As widely reported, the United States will start fresh talks with Mexico this month over the North American Free Trade Agreement (NAFTA). Having been very vocal about the trade pact and repeated threats to certain aspects of it, US President Donald Trump and commerce secretary Wilbur Ross have confirmed August 16th as the start of renegotiations with their southern neighbor.

Mark Zandi, chief economist, Moody’s Analytics

In interviews with a number of market analysts and strategists focused on Latin America, it is clear that uncertainties surrounding the NAFTA agreement could delay or reduce investments. According to the Peterson Institute for International Economics (PIIE), if NAFTA was to come to an end, the peso would probably devalue by more than 25 percent. Mexican-produced cars would be likely to become more competitive in the United States, which would further add to the trade deficit in contrast to what the US administration is trying to achieve.

If somehow, Trump is able to carry out his campaign promises, they would be unlikely to cause a real climb in Latin American policy rates, with the exception of Mexico. Inflation generally ticked upwards in Latin America throughout 2016 on the back of challenging weather conditions that put pressure on food prices.

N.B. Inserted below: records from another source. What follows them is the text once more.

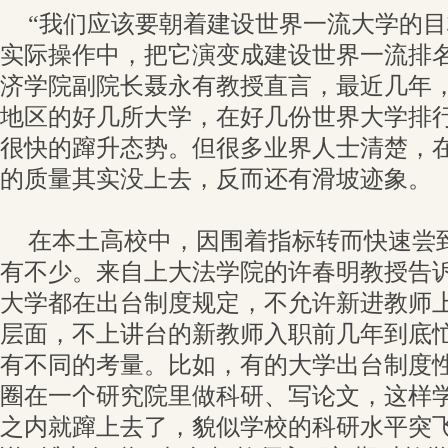
“我们应该要朝着建设世界一流大学的
实际操作中，把它演变成建设世界一流排名
济学院副院长聂永有教授直言，最近几年
地区的好几所大学，在好几份世界大学排
很快的蹿升态势。但很多业界人士清楚，
的质量其实没上去，反而还有滑坡迹象。
在本土高校中，因围着指标转而快速尝到
有不少。来自上大法学院的许春明教授告
大学都在出台制度规定，不允许新进教师
层面，不上讲台的新教师入职前几年到底
有不同的考量。比如，有的大学出台制度
圈在一个研究院里做科研、写论文，这样
之内就蹿上去了，貌似学校的科研水平突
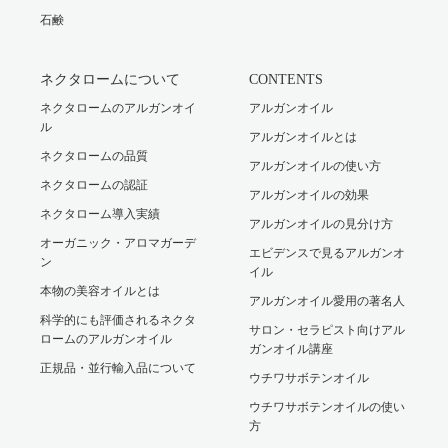
石鹸
ネクタロームについて
CONTENTS
ネクタロームのアルガンオイ
アルガンオイル
ル
アルガンオイルとは
ネクタロームの品質
アルガンオイルの使い方
ネクタロームの認証
アルガンオイルの効果
ネクタローム導入実績
アルガンオイルの見分け方
オーガニック・アロマガーデ
エビデンスで見るアルガンオ
ン
イル
本物の美容オイルとは
アルガンオイル愛用の著名人
科学的にも評価されるネクタ
サロン・セラピスト向けアル
ロームのアルガンオイル
ガンオイル講座
正規品・並行輸入品について
ウチワサボテンオイル
ウチワサボテンオイルの使い
方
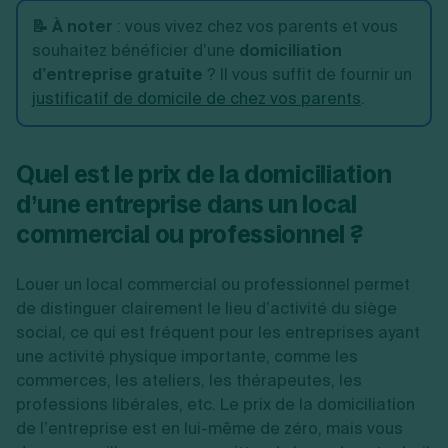
📝 À noter
: vous vivez chez vos parents et vous
souhaitez bénéficier d’une
domiciliation
d’entreprise gratuite
? Il vous suffit de fournir un
justificatif de domicile de chez vos parents
.
Quel est le prix de la domiciliation
d’une entreprise dans un local
commercial ou professionnel ?
Louer un local commercial ou professionnel permet
de distinguer clairement le lieu d’activité du siège
social, ce qui est fréquent pour les entreprises ayant
une activité physique importante, comme les
commerces, les ateliers, les thérapeutes, les
professions libérales, etc. Le prix de la domiciliation
de l’entreprise est en lui-même de zéro, mais vous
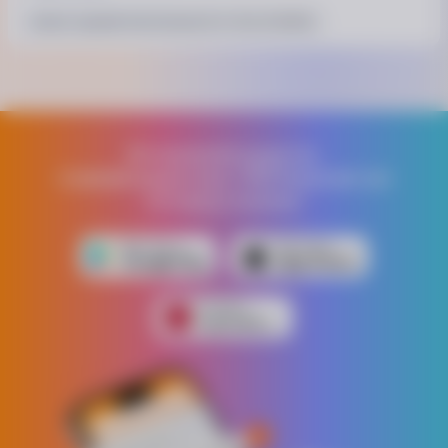
Шланг садовий Verto Економ 3/4 - 50 м (15G805)
Встановлюй додаток,
отримай додатково 1000 бонусних грн
на першу покупку!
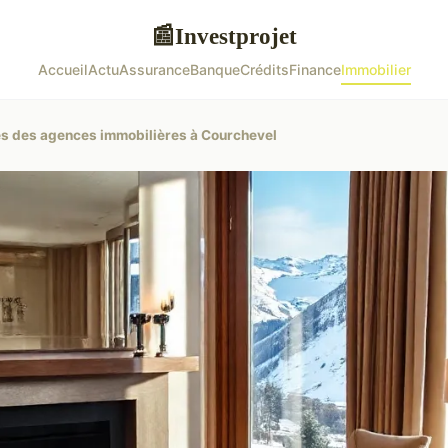
Investprojet
📰
Accueil
Actu
Assurance
Banque
Crédits
Finance
Immobilier
ves des agences immobilières à Courchevel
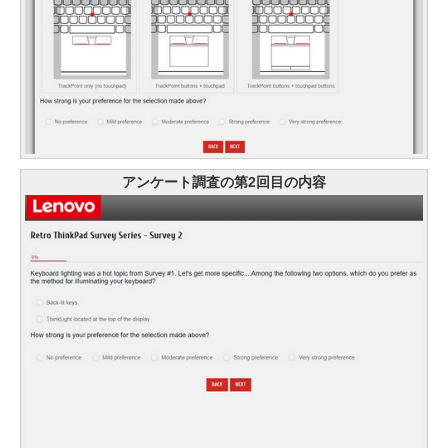
アンケート調査の第2回目の内容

This trend has since dissipated thus far in 2017. In response, the central banks of Colombia, Chile, Peru and especially Brazil have eased their benchmark interest rates.

Regarding the nominal exchange rate, no Latin American countries reported major depreciations when Trump won the presidential election. “Once again, the strongest volatility was seen with the Mexican peso. In 2016, the currency depreciated by 19 percent against the dollar, but in mid-January of this year, it began to rebound,” according to Patricia Krause, chief Latin American economist with global trade risk firm Coface.

For an update on market sentiment on Mexico, NAFTA, and any potential hard policy shifts, we spoke with Mark Zandi, chief economist with Moody’s Analytics. Read on for an edited version of our exclusive interview.

What are markets expecting once NAFTA renegotiations begin this month?

Mark Zandi: Not much. Investors don’t view the renegotiation of NAFTA as resulting in changes that have significant macroeconomic consequences.

Do you see either side at an advantage? If so, who and why?

MZ: The US has an advantage, simply because it is the biggest market. But it is unclear what changes the administration wants, and whether any changes will matter much to overall trade flows. I suppose the one change that could matter is how much North American content must be in goods flowing into the U.S.

As an emerging market, what leverage does Mexico have in any negotiations?

MZ: Mexico doesn’t have any leverage in the negotiations, but it won’t need it. Nothing the U.S. would want in a revised NAFTA agreement will mean much to the Mexican economy. Particularly as the dollar/peso exchange rate will adjust to offset the impact of any changes.

How will NAFTA renegotiations impact the dollar and peso?

MZ: There might be significant short-term volatility in peso/dollar depending on how tense the negotiations are, but given that little will come out of the negotiations, there should be little long-run impact.

“Bottom line, I think that the US desire to renegotiate NAFTA is much ado about nothing. I don’t think there will be changes that materially change the US-Mexican trade balance or result in more US jobs.”